▶

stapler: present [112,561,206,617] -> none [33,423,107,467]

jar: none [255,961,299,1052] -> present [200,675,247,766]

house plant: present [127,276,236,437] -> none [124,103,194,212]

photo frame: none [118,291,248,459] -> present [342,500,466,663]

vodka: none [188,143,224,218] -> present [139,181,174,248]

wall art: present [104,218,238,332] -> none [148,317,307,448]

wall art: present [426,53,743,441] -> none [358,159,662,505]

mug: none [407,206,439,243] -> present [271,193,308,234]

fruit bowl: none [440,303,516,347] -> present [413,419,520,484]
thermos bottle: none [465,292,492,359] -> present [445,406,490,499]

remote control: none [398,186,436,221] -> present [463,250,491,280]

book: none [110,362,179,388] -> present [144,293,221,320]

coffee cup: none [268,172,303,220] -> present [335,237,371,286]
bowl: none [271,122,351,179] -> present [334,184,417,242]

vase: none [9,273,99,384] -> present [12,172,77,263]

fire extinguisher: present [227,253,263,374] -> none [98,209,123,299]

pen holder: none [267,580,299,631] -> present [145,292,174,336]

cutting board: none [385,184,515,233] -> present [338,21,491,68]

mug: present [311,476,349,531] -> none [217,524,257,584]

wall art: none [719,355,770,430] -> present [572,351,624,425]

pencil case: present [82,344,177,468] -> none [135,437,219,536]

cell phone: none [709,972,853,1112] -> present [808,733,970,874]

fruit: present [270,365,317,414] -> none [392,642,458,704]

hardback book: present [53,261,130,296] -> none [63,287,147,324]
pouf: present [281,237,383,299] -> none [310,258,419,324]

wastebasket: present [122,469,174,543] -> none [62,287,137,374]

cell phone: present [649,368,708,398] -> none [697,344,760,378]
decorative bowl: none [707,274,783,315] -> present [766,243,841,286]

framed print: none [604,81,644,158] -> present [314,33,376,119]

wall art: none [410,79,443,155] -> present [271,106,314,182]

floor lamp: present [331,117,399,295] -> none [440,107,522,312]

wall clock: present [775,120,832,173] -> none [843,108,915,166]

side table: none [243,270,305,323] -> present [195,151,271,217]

◀

**EXERCISE**
Whenever the string "cell" shows up in a line of the entries, copy that line.

**RESULT OF THIS TASK**
cell phone: none [709,972,853,1112] -> present [808,733,970,874]
cell phone: present [649,368,708,398] -> none [697,344,760,378]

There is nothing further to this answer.